On account of wanting to assess the power use of the ESP32-S2, not long ago I bought a WROOM module programmer
on Tindie, mostly because there's a dearth of the single core ESP32-S2 in the wild. Most Espressif powered boards either use the dual core ESP32 or are still using the ESP8266.
Like most manufacturers, Espressif have their own development boards, but they're not widely sold. The ESP32-S2 variant, the Saola-1, is actually very affordably priced, only ~£5 and on release I considered buying some but the postage from any of the stockists was double the board cost.
Given I was ordering something else already that took me over the free delivery threshold, I tacked a couple of these onto my order. Now I have some boards that are easier to work with than the module programmer, which is nice but not really breadboard friendly.
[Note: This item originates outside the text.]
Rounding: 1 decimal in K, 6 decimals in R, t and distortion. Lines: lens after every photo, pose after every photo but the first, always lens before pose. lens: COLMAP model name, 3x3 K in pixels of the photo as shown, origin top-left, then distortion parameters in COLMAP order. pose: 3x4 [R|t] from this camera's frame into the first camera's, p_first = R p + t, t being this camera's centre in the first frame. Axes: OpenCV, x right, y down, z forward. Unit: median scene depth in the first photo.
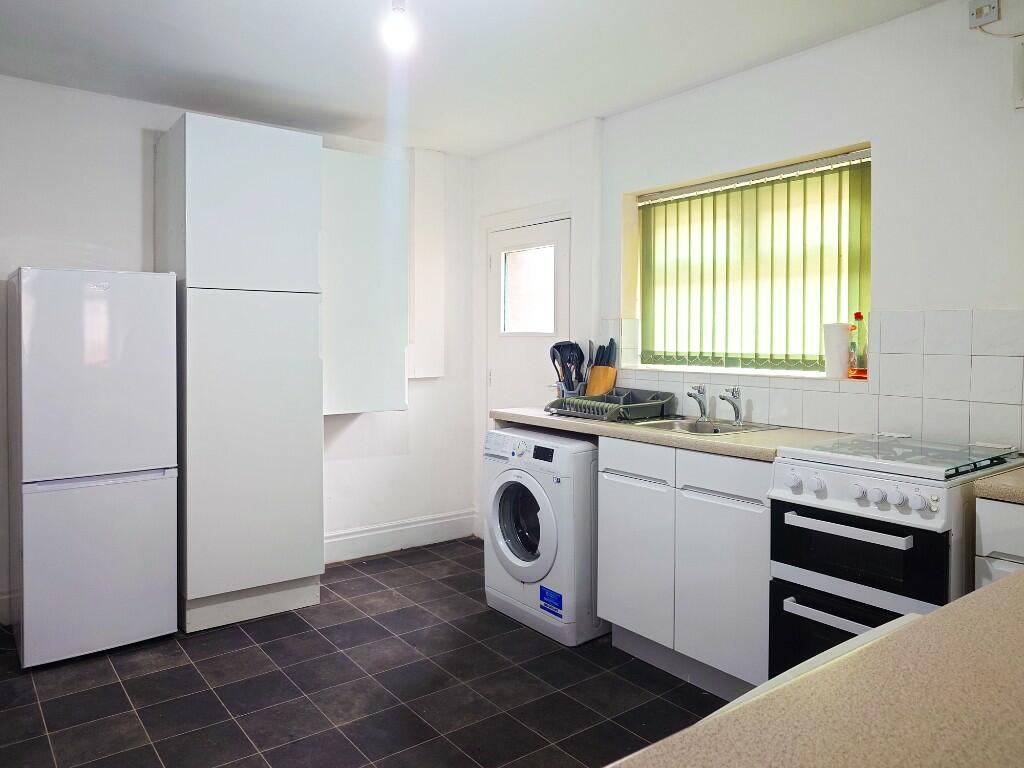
lens RADIAL K [[727.9, 0, 512.0], [0, 727.9, 384.0], [0, 0, 1]] dist [-0.009522, -0.004061]
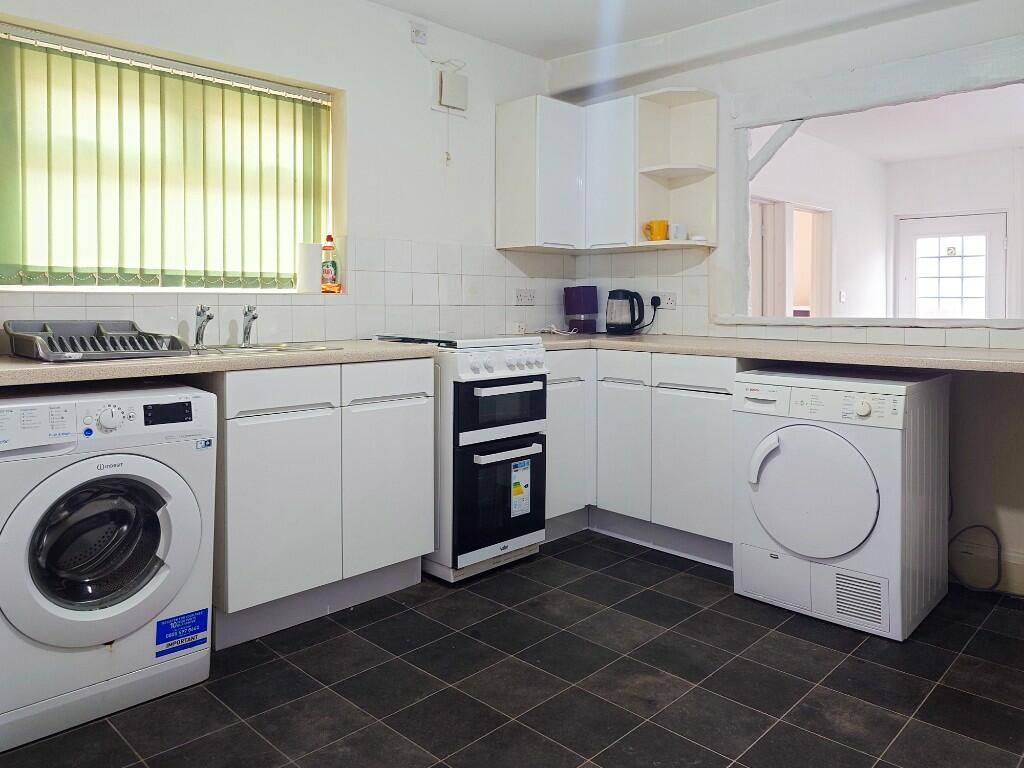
lens RADIAL K [[745.1, 0, 511.8], [0, 745.1, 342.9], [0, 0, 1]] dist [-0.004076, -0.006226]
pose [[-0.138983, -0.061888, 0.988359, -0.658813], [0.058527, 0.995787, 0.070584, 0.004461], [-0.988564, 0.067656, -0.134775, 0.790099]]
These official development boards are well made and 'just work'. They're reminiscent of the original NodeMCU, slightly too long for a mini-breadboard and with nice sturdy tactile buttons connected to the reset and GPIO0 for programming. Not that you'll need them, auto-reset/program works like you'd expect.
There's a lack of clutter, beyond a single WS2812 RGB LED, connected to GPIO18.
You can buy them in both WROOM and WROVER variants and with/without a PCB antenna. I picked up the WROVER as I want to experiment with using the 2MB of PSRAM. My plan is to use this for storing bigger data structures than most microcontrollers can deal with, mostly as a big cache of messages sent over my mesh network so that they can be 'retained' for a fixed time if a node is temporarily unreachable.